Through the magic of television, early next week our flat screens will feature two different programs about the early Pilgrims who endured a wretched and desperate sea voyage, landed in an unintended and inhospitable spot in the New World, and somehow survived to have the first Thanksgiving with the Wampanoag Indians. National Geographic Channel has produced a “gritty,” two-part version of this historical event called “Saints and Strangers” on Sunday and Monday nights at 8:00 (central). PBS will air a documentary version, “The Pilgrims: American Experience,” based on insights from historians, next Tuesday at 7:00 (central).

Strangers Bradford Reading about these programs took me back to my high school American Literature classes where I taught about this remarkable band of people and the book their governor wrote. Truly an inspiring story, its origins come from a two-volume book called Of Plimoth Plantation by William Bradford. The book itself has a surprising history that I’ll describe tomorrow in an additional post. It is our only document that describes the daily life of these early colonists.

William Bradford [1590-1667] grew up in Yorkshire, England, and he moved back and forth among relatives because he was an orphan at an early age. He joined a Separatist congregation that followed the radical idea that they should separate from the Church of England. Unlike King James’ church, their services were simple, filled with fellowship, and contained little ritual. This, of course, did not make King James I happy, and he vowed to harass them and chase them from his land.

Bradford joined a Separatist group that fled to the Netherlands, staying there twelve years. By age 30, he had a wife and son, and the congregation’s welcome in the Netherlands had worn thin. The congregation vowed to raise money to start a new life overseas, but not all were able to go. Bradford and his wife, Dorothy, had to leave their four-year-old son in the Netherlands because he was too young to travel. Some historians believe this loss was the factor that led to Dorothy’s death—possibly a drowning suicide—by falling off the deck of the Mayflower once it docked in the New World.

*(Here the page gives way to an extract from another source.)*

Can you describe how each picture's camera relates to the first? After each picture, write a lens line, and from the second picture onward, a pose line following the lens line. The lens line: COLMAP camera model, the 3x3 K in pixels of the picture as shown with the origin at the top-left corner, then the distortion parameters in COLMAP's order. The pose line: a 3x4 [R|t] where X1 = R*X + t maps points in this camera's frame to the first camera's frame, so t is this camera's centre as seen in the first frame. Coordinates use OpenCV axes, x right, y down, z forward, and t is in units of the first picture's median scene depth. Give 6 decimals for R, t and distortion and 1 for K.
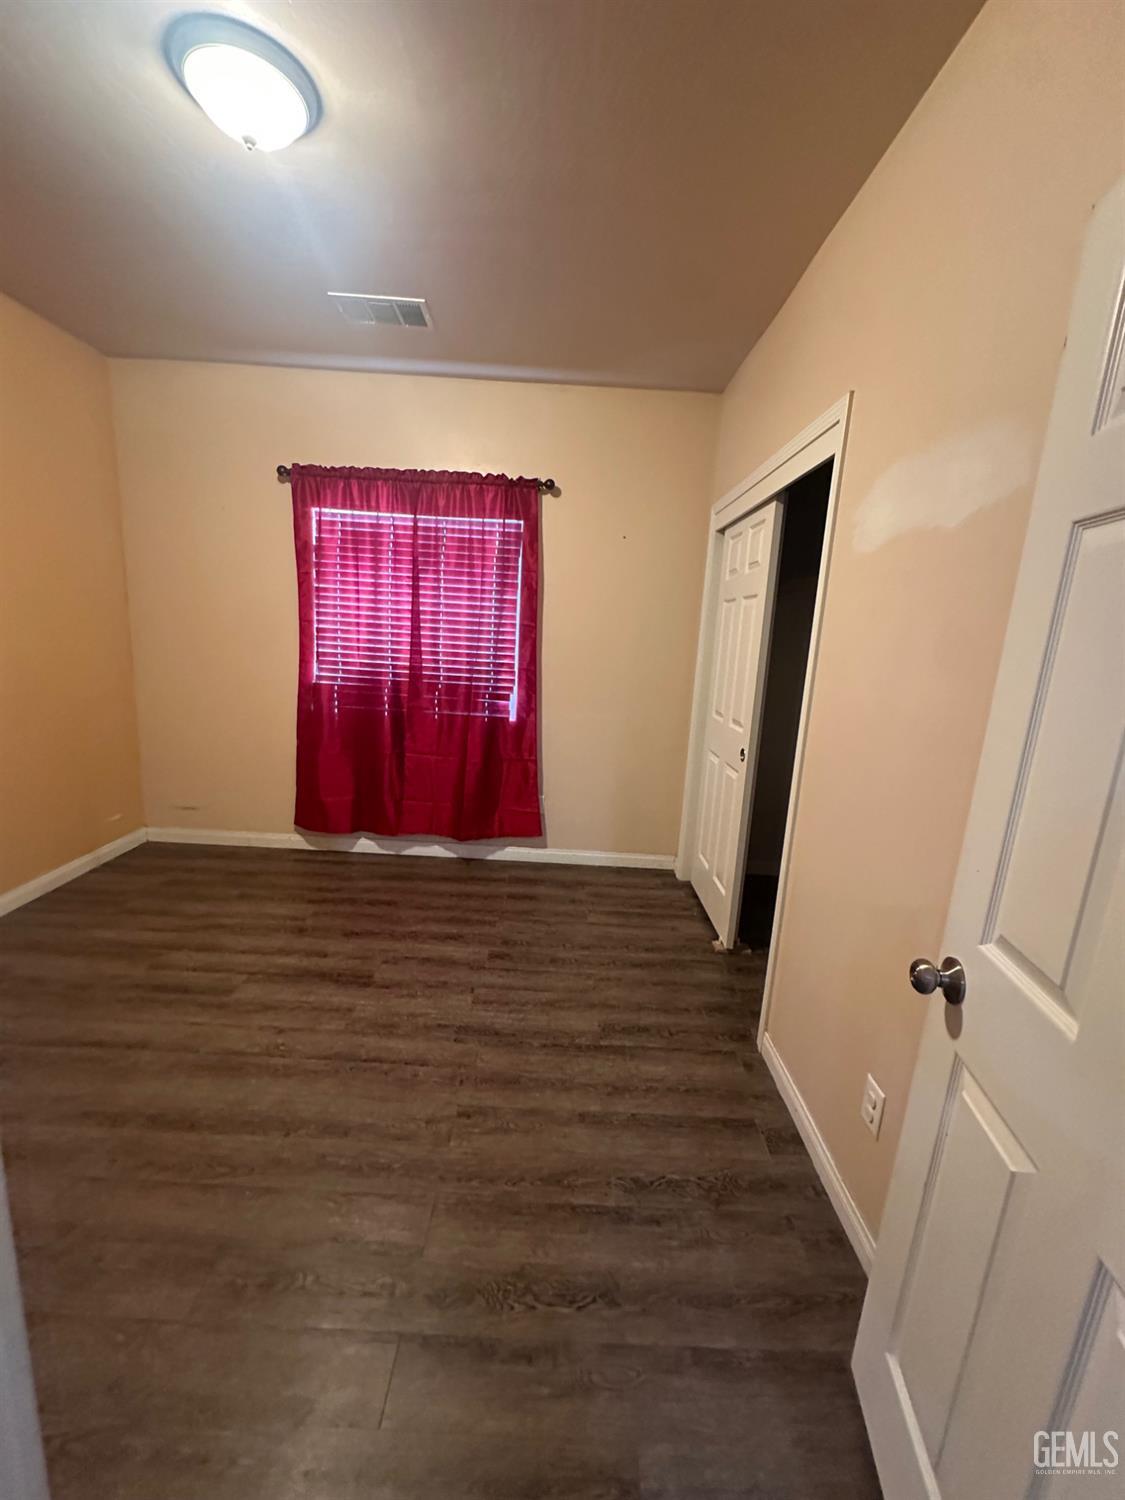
lens RADIAL K [[600.7, 0, 555.5], [0, 600.7, 750.4], [0, 0, 1]] dist [-0.005698, 0.001317]
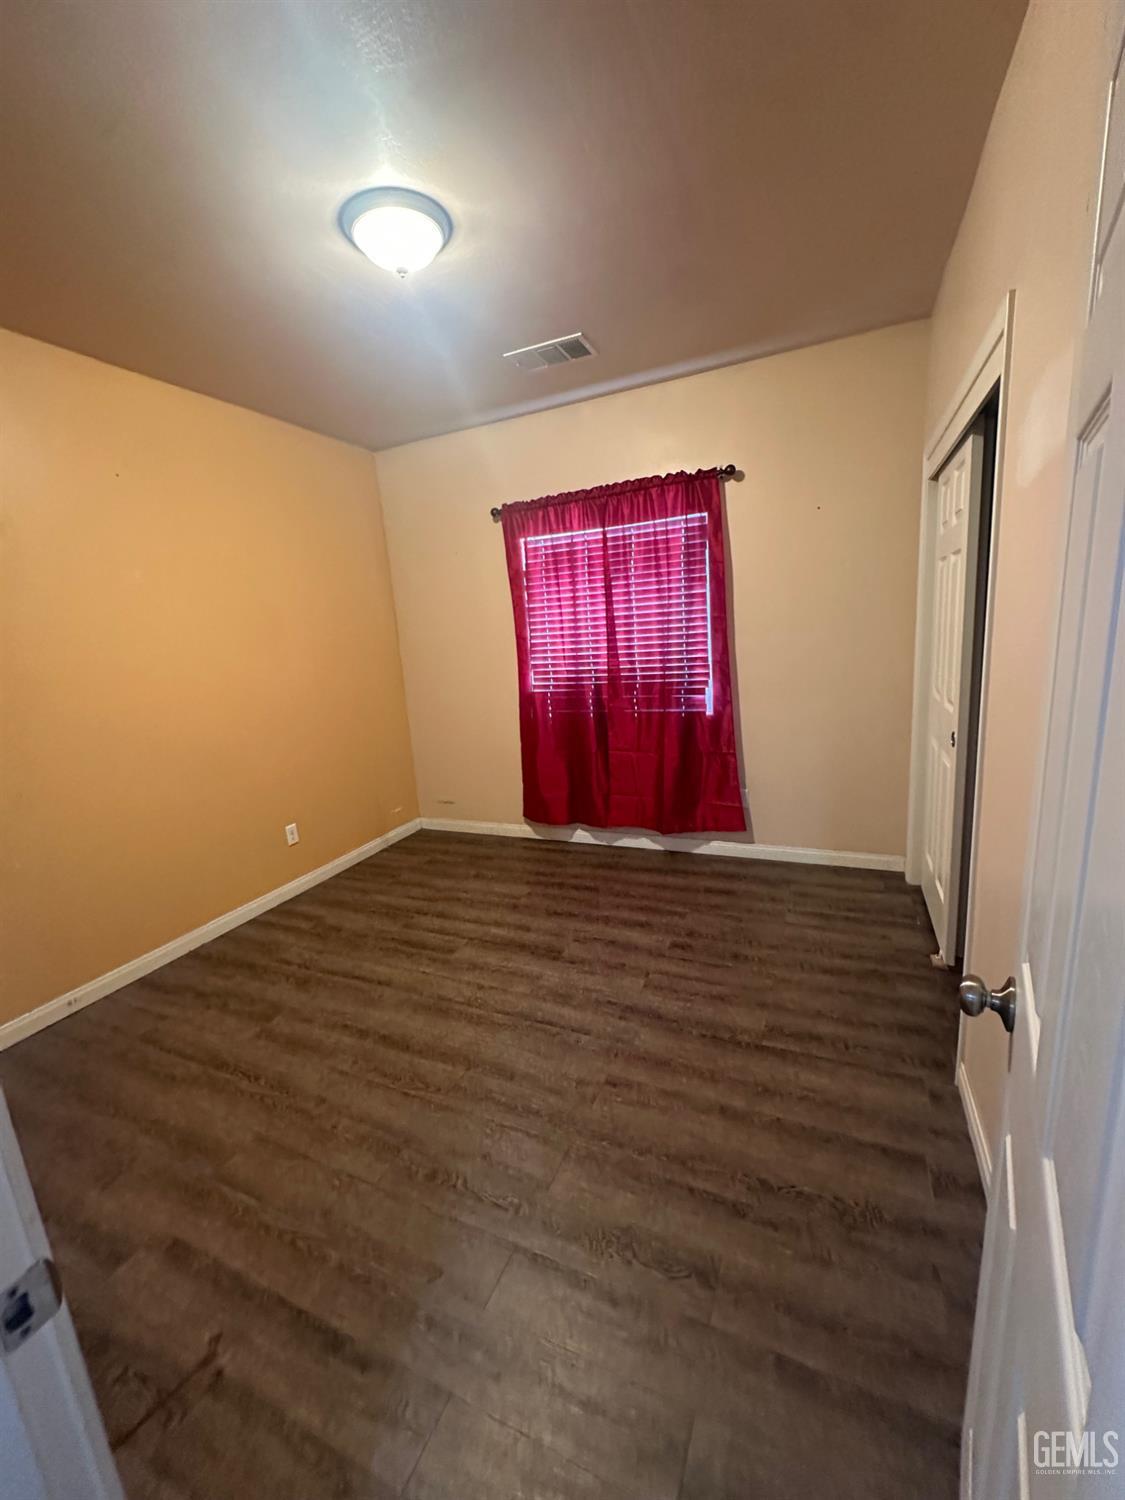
lens RADIAL K [[600.7, 0, 558.9], [0, 600.7, 750.8], [0, 0, 1]] dist [-0.005698, 0.001317]
pose [[0.902125, -0.036614, -0.429918, 0.164086], [0.040341, 0.999186, -0.000446, 0.001718], [0.429584, -0.016941, 0.902868, -0.007072]]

The congregation had joined non-Separatists [“Strangers”] to make the perilous journey, 102 in all. The Mayflower was only 90 feet long by 26 feet across. If you climb onto the Mayflower II—as I have in Plymouth, Massachusetts—you will be shocked by its tiny size. A hundred people lived in that dinky space. After difficulties between the “Saints” and “Strangers,” the Pilgrims were put below deck, a depressing hole of sea-sickness and too many bodies. The second ship, the Speedwell, had to turn back, leaving our history books to celebrate only the Mayflower. The voyage took 65 nauseating days of being tossed and buffeted on the ocean in a tiny vessel.

It is amazing that anyone survived the first winter in a New England territory that was much colder than the intended, legal destination just north of what we call Virginia. The pilgrims had planned for a much milder climate, but an ice storm threw them off course, destroyed their main beam, and threatened to end their lives. Even so, in order to govern their new little colony, they created a remarkable description of self-government called the Mayflower Compact. Then they came ashore.

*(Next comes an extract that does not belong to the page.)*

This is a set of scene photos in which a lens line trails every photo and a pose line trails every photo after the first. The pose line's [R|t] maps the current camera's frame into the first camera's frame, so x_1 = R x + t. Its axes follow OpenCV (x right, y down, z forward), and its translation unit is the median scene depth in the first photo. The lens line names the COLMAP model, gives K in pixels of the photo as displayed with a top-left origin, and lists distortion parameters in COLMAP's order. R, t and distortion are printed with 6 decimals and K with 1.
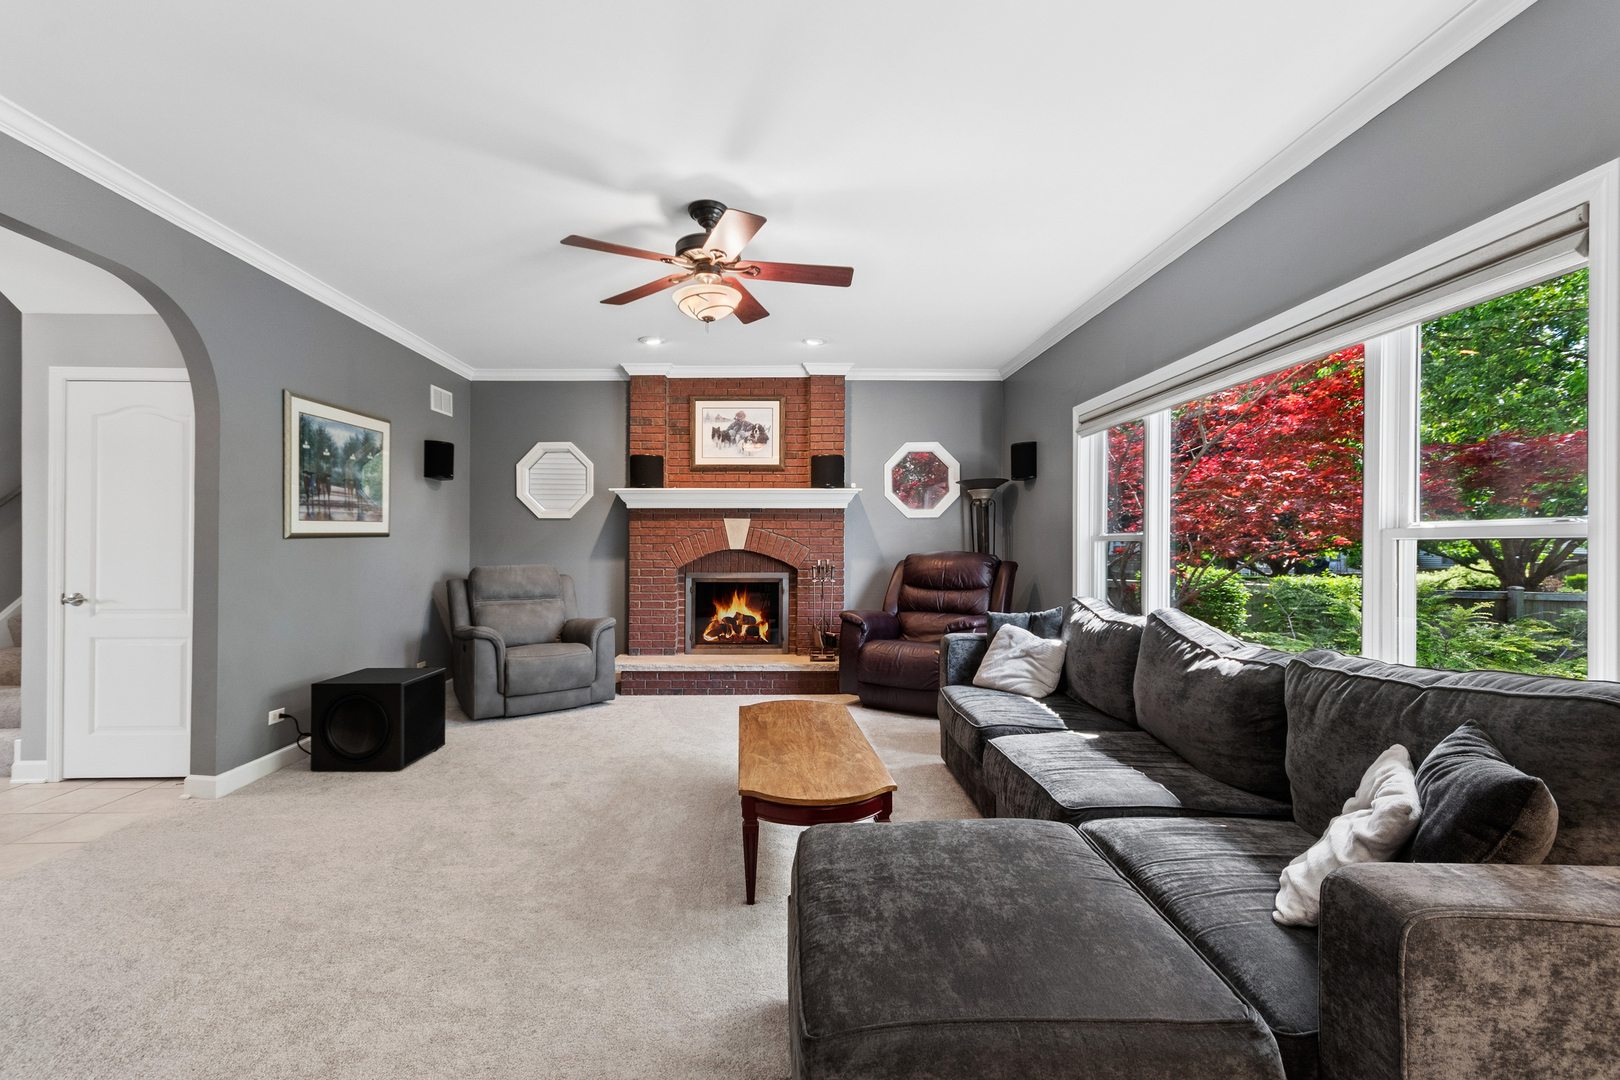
lens RADIAL K [[713.0, 0, 803.3], [0, 713.0, 540.1], [0, 0, 1]] dist [0.006878, 0.000706]
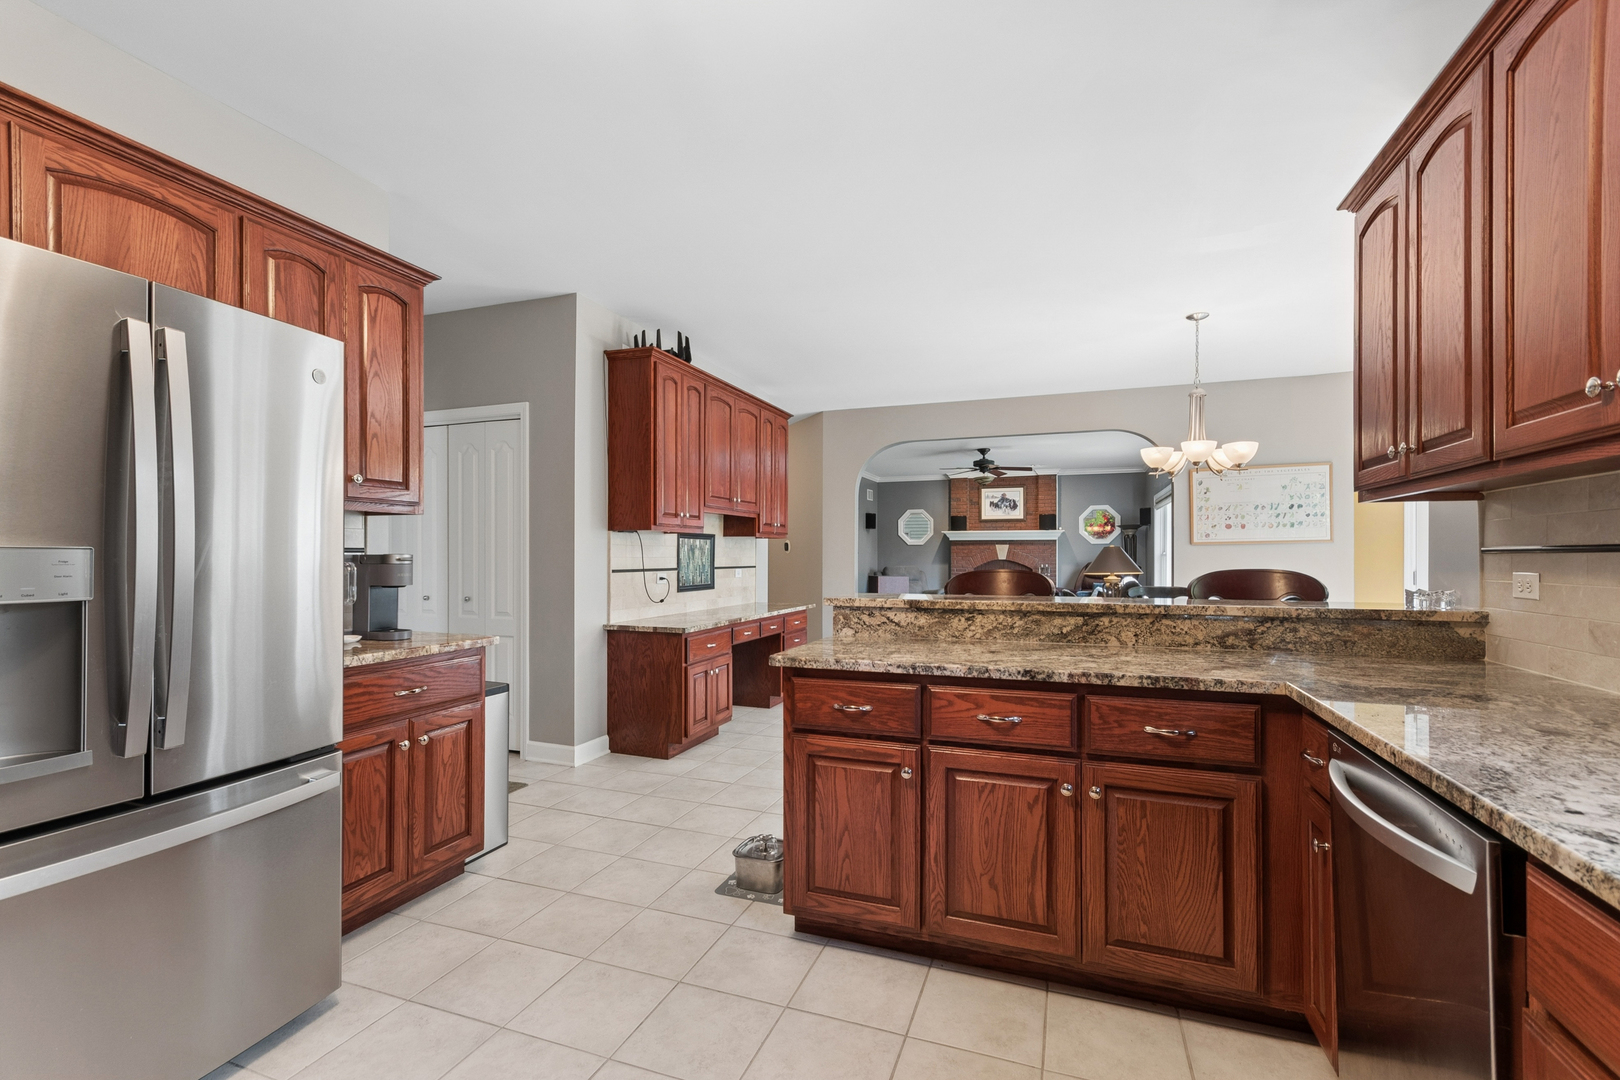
lens RADIAL K [[713.0, 0, 801.2], [0, 713.0, 548.6], [0, 0, 1]] dist [0.006878, 0.000706]
pose [[0.929242, -0.003496, -0.369455, 0.131893], [0.001227, 0.999979, -0.006375, -0.006562], [0.369469, 0.005470, 0.929227, -1.159406]]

Sickness and death stalked them that first winter, leaving hardly enough well people to take care of the sick ones. By April of 1621, the Mayflower left the harbor at Cape Cod and sailed back to England. I always told my students this with a lump in my throat and a tear in my eye: not one of the remaining Pilgrims and non-Pilgrims got on that ship to go “home.”

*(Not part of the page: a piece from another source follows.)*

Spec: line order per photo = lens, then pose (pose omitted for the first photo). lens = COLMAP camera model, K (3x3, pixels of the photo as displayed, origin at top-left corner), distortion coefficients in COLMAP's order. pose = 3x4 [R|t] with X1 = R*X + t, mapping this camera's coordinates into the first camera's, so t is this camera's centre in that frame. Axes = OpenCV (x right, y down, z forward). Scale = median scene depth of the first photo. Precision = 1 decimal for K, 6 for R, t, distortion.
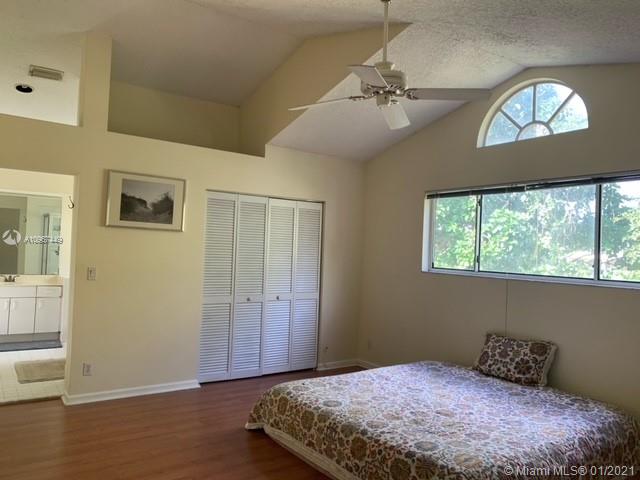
lens RADIAL K [[486.0, 0, 319.4], [0, 486.0, 239.8], [0, 0, 1]] dist [0.008949, -0.003169]
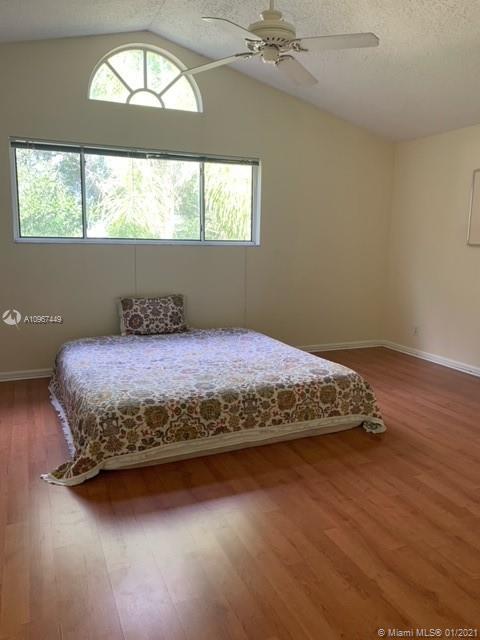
lens RADIAL K [[486.0, 0, 239.5], [0, 486.0, 318.8], [0, 0, 1]] dist [0.008949, -0.003169]
pose [[0.200102, -0.197020, 0.959762, -0.681770], [-0.028395, 0.977996, 0.206683, 0.017253], [-0.979364, -0.068610, 0.190104, 0.642200]]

As more and more settlers arrived in the 1620s, Bradford missed the fellowship of that original colony. He served as governor of Plymouth Colony from 1621 to 1657 (with five years off during that period), and was considered a wise and prudent leader, working with the Indians and making just laws for the colony. He believed he should write a history of their lives in the New World, and began to do so in 1630. Over four years he wrote Of Plimoth Plantation, the story of the colony from 1621 to 1646. In a second post tomorrow, I’ll write about the remarkable story of his document. When you read of its journeys, you’ll be surprised by the fact that we have even a page of it left.

Oh, in case you’re wondering about Bradford’s son whom they left in the Netherlands—in 1623, two more ships, the Anne and the Little James, sailed into Plymouth Harbor. In the group of passengers was Bradford’s son, as well as a woman named Alice Carpenter Southworth. She was a widow with two sons of her own, and she married William Bradford, having two sons and a daughter with him. By all accounts this second marriage was happy, a pleasant thought to be salvaged from this difficult struggle to found a colony in a new world.